■ **Assigned task 1**:
Answer these questions from the biography of Helena U. Zacharias below, one answer per line:
(a) At which university did she complete her B.Sc. and M.Sc. in physics?
(b) Since what year has she coordinated CKDNapp?
(c) What kind of software does CKDNapp develop?
■ **Assigned task 2**: Transcribe the part of the biography of Helena U. Zacharias below that opens with the words containing "Since 2019, she" and closes with "this complex disease.".
■ **Assigned task 3**: Finish out the next part of the biography of Helena U. Zacharias below, picking up after its last sentence.

■ **Extract provided**:

Prof. Dr. rer. nat. Helena U. Zacharias is head of the Clinical Data Science group at the Peter L. Reichertz Institute for Medical Informatics of the TU Braunschweig and the Hannover Medical School. After finishing her B.Sc. and M.Sc. in physics at the University of Regensburg, she acquired her Ph.D. in biology at the Institute of Functional Genomics, University of Regensburg. She conducted her postdoctoral studies at the chemistry department of the Ohio State University and at the Institute of Computational Biology, Helmholtz Center Munich.
Since 2019, she coordinates the e:Med junior research alliance CKDNapp, which develops a clinical decision support software to help the practicing nephrologist in personalized chronic kidney disease patient care. Helena’s research focusses on the improved prediction of adverse events in chronic kidney disease patients, and on obtaining a comprehensive understanding of metabolic pathomechanisms underlying this complex disease.

■ **Exercise data**:

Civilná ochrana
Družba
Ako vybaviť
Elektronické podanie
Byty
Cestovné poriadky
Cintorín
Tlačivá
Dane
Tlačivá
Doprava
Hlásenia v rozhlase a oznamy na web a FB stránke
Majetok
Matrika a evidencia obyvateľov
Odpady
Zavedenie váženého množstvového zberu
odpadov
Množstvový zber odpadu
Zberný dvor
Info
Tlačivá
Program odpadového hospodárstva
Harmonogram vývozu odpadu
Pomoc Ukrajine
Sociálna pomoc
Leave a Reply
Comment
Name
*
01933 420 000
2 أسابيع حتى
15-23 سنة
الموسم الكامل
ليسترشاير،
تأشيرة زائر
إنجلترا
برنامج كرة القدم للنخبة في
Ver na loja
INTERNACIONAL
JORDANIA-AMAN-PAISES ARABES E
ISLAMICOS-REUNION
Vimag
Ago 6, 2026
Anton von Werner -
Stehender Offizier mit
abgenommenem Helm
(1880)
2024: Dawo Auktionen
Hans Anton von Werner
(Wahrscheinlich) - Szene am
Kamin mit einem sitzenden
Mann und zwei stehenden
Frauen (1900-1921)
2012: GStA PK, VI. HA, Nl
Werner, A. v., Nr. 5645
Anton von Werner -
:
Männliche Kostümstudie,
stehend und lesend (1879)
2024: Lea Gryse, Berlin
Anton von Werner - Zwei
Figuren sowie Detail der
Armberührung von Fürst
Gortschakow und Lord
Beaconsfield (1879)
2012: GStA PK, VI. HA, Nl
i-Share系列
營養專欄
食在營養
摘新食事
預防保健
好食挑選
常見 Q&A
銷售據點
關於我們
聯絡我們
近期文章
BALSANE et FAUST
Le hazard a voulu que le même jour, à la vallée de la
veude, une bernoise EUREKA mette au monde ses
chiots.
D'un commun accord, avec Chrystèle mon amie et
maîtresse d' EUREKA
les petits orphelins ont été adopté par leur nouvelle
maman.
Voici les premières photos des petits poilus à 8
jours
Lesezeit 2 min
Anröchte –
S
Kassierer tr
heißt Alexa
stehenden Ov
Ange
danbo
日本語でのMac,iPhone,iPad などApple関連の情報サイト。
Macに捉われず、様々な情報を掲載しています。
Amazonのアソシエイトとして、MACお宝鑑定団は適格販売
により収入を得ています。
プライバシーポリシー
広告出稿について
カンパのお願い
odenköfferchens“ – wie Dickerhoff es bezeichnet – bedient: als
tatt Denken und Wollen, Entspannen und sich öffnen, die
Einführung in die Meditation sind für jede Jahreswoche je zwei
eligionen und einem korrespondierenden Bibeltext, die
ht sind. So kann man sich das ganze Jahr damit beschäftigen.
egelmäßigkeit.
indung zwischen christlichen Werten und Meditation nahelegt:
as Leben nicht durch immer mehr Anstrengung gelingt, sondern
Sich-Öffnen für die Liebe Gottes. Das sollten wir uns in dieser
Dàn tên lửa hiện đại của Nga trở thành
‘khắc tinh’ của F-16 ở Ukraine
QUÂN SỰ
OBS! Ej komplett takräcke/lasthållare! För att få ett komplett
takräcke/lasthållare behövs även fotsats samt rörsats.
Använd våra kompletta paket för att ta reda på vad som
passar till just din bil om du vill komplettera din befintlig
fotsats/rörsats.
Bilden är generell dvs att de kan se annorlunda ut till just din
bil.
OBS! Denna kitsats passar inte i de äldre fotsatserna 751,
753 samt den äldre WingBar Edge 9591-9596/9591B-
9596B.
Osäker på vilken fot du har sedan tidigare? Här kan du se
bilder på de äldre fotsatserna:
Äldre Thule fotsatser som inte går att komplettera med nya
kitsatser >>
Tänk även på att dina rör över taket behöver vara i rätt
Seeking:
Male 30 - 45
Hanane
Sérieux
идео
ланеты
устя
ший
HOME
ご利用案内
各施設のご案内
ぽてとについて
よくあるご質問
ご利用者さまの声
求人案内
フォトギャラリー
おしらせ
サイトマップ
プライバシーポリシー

■ **Response area 1**:
(a) The University of Regensburg
(b) 2019
(c) A clinical decision support software to help the practicing nephrologist in personalized chronic kidney disease patient care

■ **Response area 2**:
Since 2019, she coordinates the e:Med junior research alliance CKDNapp, which develops a clinical decision support software to help the practicing nephrologist in personalized chronic kidney disease patient care. Helena’s research focusses on the improved prediction of adverse events in chronic kidney disease patients, and on obtaining a comprehensive understanding of metabolic pathomechanisms underlying this complex disease.

■ **Response area 3**:
In her subproject, Helena will develop the mathematical models that enter CKDNapp. This includes
- designing risk scores to predict adverse events in patients with chronic kidney disease (CKD),
- establishing classifiers for CKD staging refinement,
- generating metabolic models and facilitate/verify their use by routine diagnostic assays,
- providing comprehensive mathematical modeling of CKD by mixed graphical models (MGMs) taking into account the complex interplay between all patient parameters, and
- enriching CKDNapp models with time-course information. These CKDNapp models will be calculated based on different biomedical and demographic variables, as well as untargeteted metabolomics data of the German Chronic Kidney Disease (GCKD) study employing state-of-the-art machine learning methods.
Network illustration of a mixed graphical model, which uncovers statistical associations between different variables measured within the GCKD study.
Circles or rectangles represent individual demographic, drug treatment, clinical chemistry, and metabolic variables, edges between two nodes represent an association between these respective variables.